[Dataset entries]
__________________________________________________

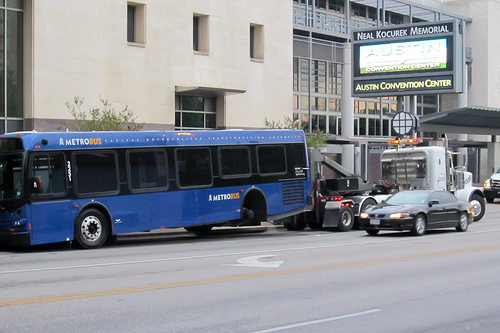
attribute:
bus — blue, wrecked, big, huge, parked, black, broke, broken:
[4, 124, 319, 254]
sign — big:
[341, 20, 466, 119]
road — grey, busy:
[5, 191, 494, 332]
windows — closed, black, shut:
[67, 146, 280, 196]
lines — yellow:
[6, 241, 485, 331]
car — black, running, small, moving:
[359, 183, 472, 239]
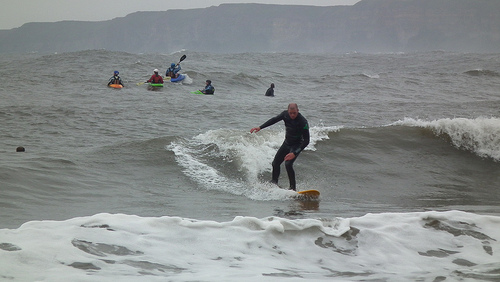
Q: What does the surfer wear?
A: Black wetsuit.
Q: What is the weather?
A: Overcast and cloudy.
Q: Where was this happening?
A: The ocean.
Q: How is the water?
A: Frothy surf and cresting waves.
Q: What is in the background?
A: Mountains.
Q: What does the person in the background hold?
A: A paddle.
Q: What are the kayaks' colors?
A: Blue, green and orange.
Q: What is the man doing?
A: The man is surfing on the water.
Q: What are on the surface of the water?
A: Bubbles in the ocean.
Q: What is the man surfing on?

__________________________________________________

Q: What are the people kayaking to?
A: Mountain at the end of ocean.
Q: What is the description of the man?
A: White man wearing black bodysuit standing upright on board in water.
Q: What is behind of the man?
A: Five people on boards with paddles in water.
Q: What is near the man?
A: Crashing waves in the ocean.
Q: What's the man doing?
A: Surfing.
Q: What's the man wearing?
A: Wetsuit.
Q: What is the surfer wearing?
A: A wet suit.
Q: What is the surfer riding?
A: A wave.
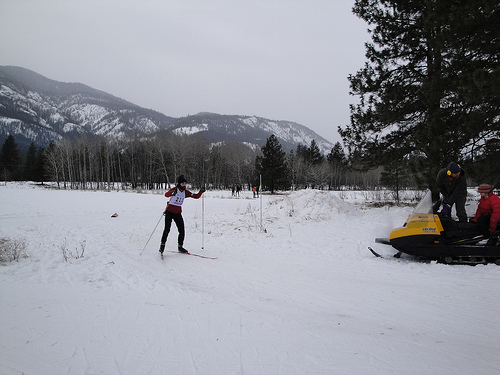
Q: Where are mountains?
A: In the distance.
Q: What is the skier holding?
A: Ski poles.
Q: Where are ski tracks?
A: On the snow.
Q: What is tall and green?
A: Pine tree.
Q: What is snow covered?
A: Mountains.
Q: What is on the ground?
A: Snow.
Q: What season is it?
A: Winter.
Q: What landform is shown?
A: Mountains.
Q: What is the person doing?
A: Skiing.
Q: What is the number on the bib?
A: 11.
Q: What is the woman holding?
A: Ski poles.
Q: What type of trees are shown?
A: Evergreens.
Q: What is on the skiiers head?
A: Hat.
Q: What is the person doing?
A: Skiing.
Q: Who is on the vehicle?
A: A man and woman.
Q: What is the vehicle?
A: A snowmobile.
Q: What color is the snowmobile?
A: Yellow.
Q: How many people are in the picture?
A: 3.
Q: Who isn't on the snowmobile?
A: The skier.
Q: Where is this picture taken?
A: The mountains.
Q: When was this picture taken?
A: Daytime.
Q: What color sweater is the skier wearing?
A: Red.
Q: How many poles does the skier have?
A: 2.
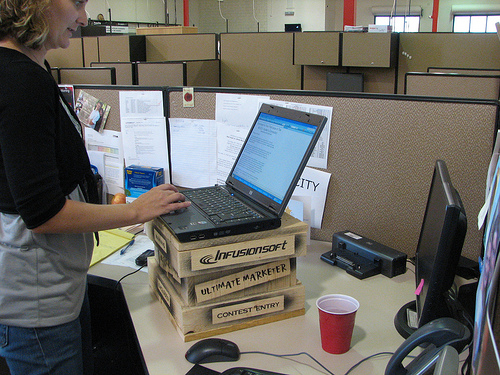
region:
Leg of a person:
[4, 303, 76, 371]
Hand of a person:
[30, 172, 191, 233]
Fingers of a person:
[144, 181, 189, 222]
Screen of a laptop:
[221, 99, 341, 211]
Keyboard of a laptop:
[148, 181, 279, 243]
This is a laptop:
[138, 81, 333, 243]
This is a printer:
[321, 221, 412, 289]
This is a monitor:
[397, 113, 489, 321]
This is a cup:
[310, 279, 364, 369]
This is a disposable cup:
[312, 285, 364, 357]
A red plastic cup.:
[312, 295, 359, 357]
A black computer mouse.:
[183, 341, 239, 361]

__________________________________________________

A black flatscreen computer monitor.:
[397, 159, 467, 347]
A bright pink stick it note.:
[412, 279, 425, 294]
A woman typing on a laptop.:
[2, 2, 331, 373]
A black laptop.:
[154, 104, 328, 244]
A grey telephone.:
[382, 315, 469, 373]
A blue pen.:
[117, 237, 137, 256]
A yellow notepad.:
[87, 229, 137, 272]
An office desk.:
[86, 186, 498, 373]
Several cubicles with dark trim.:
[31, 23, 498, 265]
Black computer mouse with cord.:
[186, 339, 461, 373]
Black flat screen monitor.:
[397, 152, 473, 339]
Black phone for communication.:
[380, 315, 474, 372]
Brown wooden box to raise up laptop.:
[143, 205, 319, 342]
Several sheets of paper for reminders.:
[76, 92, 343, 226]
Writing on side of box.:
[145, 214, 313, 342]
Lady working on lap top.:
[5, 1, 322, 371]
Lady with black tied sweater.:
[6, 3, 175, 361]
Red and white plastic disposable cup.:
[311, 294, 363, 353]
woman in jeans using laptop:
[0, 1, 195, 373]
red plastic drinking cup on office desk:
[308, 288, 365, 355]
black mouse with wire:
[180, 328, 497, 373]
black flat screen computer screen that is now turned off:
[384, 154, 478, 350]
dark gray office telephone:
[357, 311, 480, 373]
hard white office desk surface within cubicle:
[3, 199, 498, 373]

__________________________________________________

▸ Problem
State how many lines in the material above contain the string "mouse", giving only the number.

▸ Reply
3